Heroes, he thought, had to be stubborn perhaps, had to be intransigent, had to cleave to their ideas no matter how many people tried to sway them, even if those people were their mothers or sisters or friends.

The two of them, man and girl, went out into the night with their small packs of clothing and food. No weapons. Carrying a weapon in Voorstod, so said Karth, would get them killed faster than anything. Besides, neither of them knew anything about using weapons. They were farmers. Act like farmers. Sam, ready to object to that, had swallowed his words and pretended to accept them.

They climbed through the barricade, watched stoically by a hundred troopers. Missus put them in the back of the much-used vehicle with their packs, then drove them out of the occupied area and onto the wide road leading north. Theirs was the only vehicle on the road.

“Do the people of Voorstod know they’re cut off from Ahabar?” Sam asked.

“We have eyes and ears,” said the woman. “There’ll be men going out tonight, seeing can they get through. By tomorrow, everyone will know how tight the blockade is, or whether the Queen is only playing with us.”

“Do the people of Voorstod know why?”

“Something the Cause did. They’re not saying what it was.”

In a bleak, emotionless voice, Saturday told her what the Cause had done.

“Seems a small thing to cause so much ruckus,” the woman said. “One Gharm. Here there’s hundreds every year. Whipped. Hands cut off. Feet cut off. Blinded.”

Sam turned his head away. Surely, he thought, surely she didn’t believe that. One, as a terrorist ploy, but not hundreds.
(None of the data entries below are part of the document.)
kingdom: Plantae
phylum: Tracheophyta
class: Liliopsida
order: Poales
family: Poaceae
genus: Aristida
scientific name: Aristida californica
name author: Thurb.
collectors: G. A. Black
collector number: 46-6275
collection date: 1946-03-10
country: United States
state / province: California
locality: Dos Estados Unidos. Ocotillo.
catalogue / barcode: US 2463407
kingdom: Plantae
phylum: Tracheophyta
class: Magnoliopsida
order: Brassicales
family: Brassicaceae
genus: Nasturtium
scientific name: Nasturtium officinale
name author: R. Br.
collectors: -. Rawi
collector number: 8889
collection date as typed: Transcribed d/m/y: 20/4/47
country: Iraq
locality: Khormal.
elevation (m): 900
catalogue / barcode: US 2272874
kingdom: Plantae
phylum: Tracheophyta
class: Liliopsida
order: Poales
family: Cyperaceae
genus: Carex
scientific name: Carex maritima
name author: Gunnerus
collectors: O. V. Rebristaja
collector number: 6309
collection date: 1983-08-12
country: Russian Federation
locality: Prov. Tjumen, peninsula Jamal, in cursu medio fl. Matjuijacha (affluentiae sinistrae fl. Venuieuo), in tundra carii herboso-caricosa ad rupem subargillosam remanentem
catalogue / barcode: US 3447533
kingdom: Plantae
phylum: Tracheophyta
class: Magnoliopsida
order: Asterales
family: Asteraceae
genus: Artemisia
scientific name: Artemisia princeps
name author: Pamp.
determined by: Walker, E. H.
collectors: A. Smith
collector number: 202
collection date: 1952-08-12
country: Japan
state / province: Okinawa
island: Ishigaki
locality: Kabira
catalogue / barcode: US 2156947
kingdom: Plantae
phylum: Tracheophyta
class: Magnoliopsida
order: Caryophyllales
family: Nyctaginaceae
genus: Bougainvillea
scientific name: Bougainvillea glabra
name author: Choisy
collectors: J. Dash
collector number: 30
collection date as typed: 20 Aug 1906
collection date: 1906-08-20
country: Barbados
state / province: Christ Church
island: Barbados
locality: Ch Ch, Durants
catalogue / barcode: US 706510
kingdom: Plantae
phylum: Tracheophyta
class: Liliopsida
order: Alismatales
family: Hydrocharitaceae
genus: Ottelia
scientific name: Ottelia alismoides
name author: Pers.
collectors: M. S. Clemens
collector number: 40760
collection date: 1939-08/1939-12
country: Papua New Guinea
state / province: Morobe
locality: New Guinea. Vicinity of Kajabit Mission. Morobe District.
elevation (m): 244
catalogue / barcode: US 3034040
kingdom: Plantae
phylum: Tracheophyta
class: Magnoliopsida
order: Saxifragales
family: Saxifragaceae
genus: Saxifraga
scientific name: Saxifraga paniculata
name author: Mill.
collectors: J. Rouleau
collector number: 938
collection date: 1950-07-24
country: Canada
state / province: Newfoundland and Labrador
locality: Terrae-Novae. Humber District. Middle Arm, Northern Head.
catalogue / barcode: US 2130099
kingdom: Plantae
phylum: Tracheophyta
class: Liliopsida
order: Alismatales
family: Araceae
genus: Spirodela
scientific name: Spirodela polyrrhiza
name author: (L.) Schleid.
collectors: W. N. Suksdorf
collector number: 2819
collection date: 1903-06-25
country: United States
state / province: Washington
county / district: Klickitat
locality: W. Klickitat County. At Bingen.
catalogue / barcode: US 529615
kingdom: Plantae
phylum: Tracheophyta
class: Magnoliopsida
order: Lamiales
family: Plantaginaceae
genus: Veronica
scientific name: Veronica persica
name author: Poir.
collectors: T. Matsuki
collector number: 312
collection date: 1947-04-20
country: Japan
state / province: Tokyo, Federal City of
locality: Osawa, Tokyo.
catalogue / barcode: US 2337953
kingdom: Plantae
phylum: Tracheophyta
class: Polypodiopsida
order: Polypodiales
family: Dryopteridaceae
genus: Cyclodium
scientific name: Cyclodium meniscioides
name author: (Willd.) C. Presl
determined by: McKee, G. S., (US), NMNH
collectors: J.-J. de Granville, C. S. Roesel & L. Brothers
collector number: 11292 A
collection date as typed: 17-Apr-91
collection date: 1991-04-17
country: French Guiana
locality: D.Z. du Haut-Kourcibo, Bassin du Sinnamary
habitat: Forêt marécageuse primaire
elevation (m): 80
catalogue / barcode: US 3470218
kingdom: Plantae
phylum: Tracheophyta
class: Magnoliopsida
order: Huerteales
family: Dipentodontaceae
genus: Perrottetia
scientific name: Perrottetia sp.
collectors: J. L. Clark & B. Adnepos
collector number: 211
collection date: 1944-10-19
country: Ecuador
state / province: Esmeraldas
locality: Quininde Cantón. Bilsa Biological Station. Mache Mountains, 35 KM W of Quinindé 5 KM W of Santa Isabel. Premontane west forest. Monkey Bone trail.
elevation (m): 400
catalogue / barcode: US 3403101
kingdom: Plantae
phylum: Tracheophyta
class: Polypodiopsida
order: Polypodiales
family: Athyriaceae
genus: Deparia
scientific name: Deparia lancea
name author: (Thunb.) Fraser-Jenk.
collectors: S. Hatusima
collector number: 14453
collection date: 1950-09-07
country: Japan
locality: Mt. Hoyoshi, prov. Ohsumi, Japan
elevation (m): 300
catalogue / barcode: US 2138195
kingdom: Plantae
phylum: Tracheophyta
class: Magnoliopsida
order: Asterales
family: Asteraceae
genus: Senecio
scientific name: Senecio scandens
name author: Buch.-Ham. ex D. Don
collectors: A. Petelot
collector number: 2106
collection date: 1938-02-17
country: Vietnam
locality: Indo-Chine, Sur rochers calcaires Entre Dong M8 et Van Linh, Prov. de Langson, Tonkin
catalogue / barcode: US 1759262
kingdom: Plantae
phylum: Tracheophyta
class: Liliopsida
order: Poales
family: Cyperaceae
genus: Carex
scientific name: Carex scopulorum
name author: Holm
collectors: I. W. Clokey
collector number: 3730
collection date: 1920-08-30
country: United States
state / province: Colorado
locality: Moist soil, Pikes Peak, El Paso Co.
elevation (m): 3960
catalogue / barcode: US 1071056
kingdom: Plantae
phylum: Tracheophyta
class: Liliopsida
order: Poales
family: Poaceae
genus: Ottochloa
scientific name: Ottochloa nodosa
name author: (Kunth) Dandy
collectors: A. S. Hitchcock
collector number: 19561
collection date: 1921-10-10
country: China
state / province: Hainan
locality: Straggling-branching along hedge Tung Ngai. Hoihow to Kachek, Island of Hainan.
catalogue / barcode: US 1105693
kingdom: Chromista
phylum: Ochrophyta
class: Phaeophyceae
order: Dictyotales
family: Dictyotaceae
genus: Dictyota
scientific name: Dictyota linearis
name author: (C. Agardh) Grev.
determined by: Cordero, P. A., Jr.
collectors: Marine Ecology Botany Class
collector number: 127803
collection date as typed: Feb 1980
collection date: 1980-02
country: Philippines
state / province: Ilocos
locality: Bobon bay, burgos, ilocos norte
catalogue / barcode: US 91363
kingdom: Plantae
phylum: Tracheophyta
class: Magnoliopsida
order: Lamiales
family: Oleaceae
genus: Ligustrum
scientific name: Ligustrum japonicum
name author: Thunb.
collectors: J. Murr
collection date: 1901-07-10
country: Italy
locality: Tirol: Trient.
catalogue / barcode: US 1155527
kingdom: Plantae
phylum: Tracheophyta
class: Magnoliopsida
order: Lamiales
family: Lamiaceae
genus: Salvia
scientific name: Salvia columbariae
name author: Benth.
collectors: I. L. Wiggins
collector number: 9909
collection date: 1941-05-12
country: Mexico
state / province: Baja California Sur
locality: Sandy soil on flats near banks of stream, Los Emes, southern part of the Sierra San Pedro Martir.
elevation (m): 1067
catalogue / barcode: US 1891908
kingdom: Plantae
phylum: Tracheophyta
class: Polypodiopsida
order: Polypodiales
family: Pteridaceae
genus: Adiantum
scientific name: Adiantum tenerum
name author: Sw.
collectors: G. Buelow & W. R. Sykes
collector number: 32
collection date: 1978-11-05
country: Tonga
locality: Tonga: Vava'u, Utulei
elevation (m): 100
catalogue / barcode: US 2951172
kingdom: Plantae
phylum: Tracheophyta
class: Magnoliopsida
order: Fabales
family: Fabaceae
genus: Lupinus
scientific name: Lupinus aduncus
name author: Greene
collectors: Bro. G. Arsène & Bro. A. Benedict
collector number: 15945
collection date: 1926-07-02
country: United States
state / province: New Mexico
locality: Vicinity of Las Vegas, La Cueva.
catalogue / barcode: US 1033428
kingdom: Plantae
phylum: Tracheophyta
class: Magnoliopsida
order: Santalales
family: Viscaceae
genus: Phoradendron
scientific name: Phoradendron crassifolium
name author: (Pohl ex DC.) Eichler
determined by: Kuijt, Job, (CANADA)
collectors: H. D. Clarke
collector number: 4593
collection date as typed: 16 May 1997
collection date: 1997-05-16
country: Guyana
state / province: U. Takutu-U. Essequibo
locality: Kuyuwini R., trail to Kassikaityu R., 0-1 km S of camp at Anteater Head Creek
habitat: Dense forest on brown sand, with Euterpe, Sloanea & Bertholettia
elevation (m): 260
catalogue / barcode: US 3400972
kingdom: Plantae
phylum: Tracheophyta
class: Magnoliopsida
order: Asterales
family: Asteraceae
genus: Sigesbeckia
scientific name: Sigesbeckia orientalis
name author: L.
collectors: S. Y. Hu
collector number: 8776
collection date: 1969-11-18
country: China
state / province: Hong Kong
“You don’t sound as though you care,” said Saturday, sickened.

“If I cared about every Gharm that got mutilated, I’d do nothing but care,” the woman responded. “I save my caring for what I can help.”

“Your children?”

“What I can help,” the woman said, shutting off the conversation.

Skelp was a hilly region where the road ran up through rocky defiles and out onto steep uplands before plunging down again, almost to the sea. From the uplands they could see the coast, off to their right, the sea reddened by sunset.

“Not many people in Skelp,” ventured Sam.

“More than you’d think,” the woman said. “There’s villages west of us, where there’s good pasture in the mountains. Mostly herdsmen here in Skelp. And fishermen, down along the shore.”

“Lots of hiding places,” said Saturday. “For those who escape.”

“Lots of hiding places,” the woman agreed. “For those who know the country.”

“You know the country,” said Sam.

“Yes,” she responded. “Yes, I do.”

They drove on as darkness came. Gradually the land flattened.